Entre as principais críticas está a condução de processos sem observância do princípio do juiz natural e da prerrogativa de foro. Juristas alegam que Moraes tem mantido ações penais no STF contra réus que não possuem foro privilegiado, o que configuraria usurpação de competência.

Além disso, o ministro é acusado de antecipar julgamentos, como no caso do ex-presidente Bolsonaro, ao fazer declarações públicas que, segundo críticos, comprometem a imparcialidade do processo.

Reportagens revelaram que o gabinete de Moraes teria solicitado, por meio de mensagens extraoficiais, a produção de relatórios no Tribunal Superior Eleitoral (TSE) para respaldar decisões tomadas no STF. Esses documentos, segundo a denúncia, foram usados para justificar medidas contra jornalistas, políticos e empresas de tecnologia, sem que houvesse comunicação oficial entre os tribunais.

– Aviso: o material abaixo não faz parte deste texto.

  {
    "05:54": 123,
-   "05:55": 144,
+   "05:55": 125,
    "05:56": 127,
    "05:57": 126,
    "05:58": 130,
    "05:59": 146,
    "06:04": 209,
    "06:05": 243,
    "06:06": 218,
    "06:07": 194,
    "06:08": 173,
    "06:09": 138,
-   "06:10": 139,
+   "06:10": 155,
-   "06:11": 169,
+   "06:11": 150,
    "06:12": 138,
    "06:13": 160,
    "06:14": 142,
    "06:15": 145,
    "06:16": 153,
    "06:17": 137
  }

O partido NOVO apresentou uma queixa-crime à Procuradoria-Geral da República, acusando Moraes de falsidade ideológica e formação de quadrilha, e lidera um pedido de impeachment contra o ministro.

Em um movimento inédito, o governo dos Estados Unidos aplicou sanções contra Alexandre de Moraes com base na Lei Magnitsky, alegando que o ministro promoveu prisões arbitrárias e censura a cidadãos e empresas brasileiras e americanas.

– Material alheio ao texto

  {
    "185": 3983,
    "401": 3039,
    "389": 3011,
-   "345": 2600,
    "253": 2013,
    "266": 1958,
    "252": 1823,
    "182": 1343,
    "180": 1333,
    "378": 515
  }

O STF reagiu com veemência. Em sessão pública, Moraes classificou as sanções como uma “tentativa covarde de coação” e afirmou que a Corte “não se vergará” a pressões externas. O presidente do STF, Luís Roberto Barroso, e o decano Gilmar Mendes também defenderam a atuação do ministro.

·        Fábio de Oliveira, réu por participação nos atos de 8 de janeiro, foi condenado a 17 anos de prisão por ter sentado na cadeira de Moraes durante a invasão ao STF. A defesa alegou incompetência da Corte e violação ao sistema acusatório, mas foi ignorada.

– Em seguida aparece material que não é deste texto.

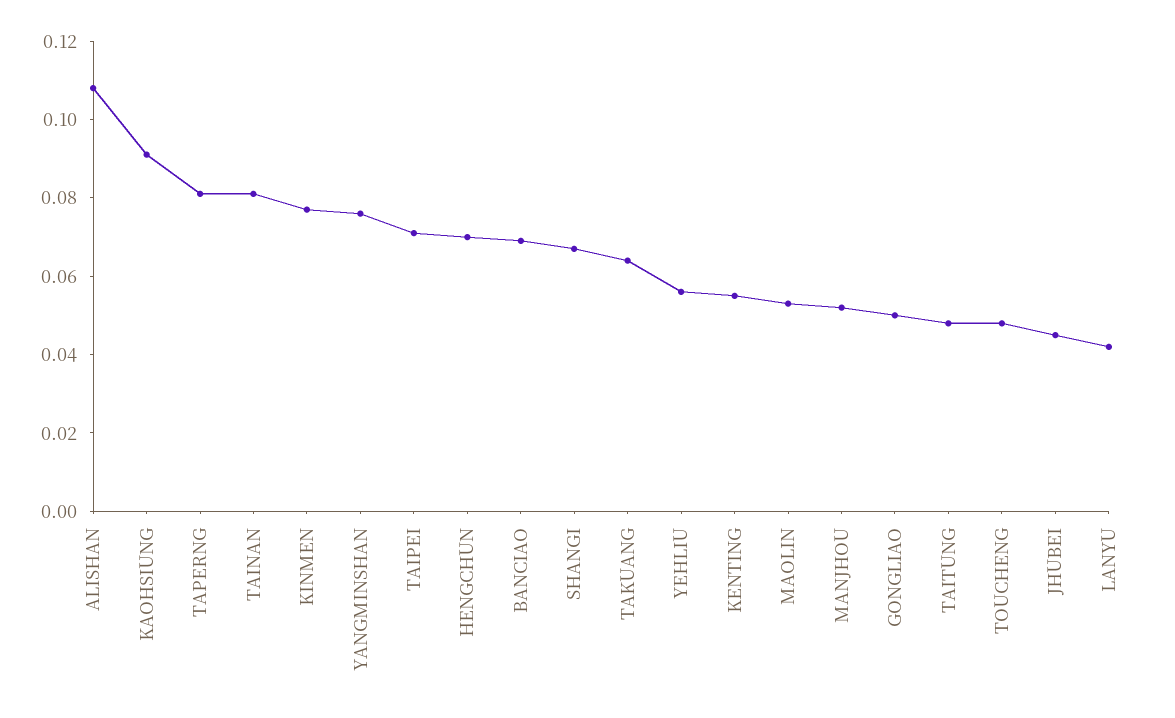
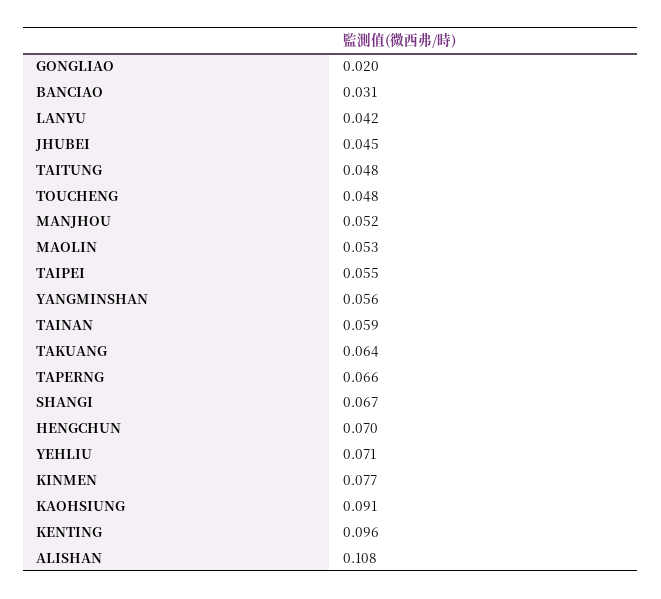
  {
    "ALISHAN": 0.108,
    "KAOHSIUNG": 0.091,
-   "TAPERNG": 0.08,
+   "TAPERNG": 0.066,
-   "TAINAN": 0.08,
+   "TAINAN": 0.059,
    "KINMEN": 0.077,
-   "YANGMINSHAN": 0.075,
+   "YANGMINSHAN": 0.056,
-   "TAIPEI": 0.07,
+   "TAIPEI": 0.055,
    "HENGCHUN": 0.07,
-   "BANCIAO": 0.07,
+   "BANCIAO": 0.031,
    "SHANGI": 0.067,
    "TAKUANG": 0.064,
-   "YEHLIU": 0.055,
+   "YEHLIU": 0.071,
-   "KENTING": 0.055,
+   "KENTING": 0.096,
    "MAOLIN": 0.053,
    "MANJHOU": 0.052,
-   "GONGLIAO": 0.05,
+   "GONGLIAO": 0.02,
    "TAITUNG": 0.048,
    "TOUCHENG": 0.048,
    "JHUBEI": 0.045,
    "LANYU": 0.042
  }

·        Filipe Martins, ex-assessor de Bolsonaro, denunciou irregularidades em sua prisão, como isolamento em cela sem iluminação. Moraes determinou apuração, mas manteve o processo sob sua relatoria

Juristas apontam que Moraes tem violado o princípio da inércia da jurisdição, atuando de forma proativa em investigações sem provocação formal. Também é acusado de exercer poder de polícia fora dos limites constitucionais, especialmente em ações contra redes sociais e jornalistas.

Com pedidos de impeachment em curso e investigações internacionais em andamento, o futuro jurídico e político de Alexandre de Moraes permanece incerto. Enquanto o STF reforça sua autonomia, cresce a pressão por maior transparência e respeito ao devido processo legal.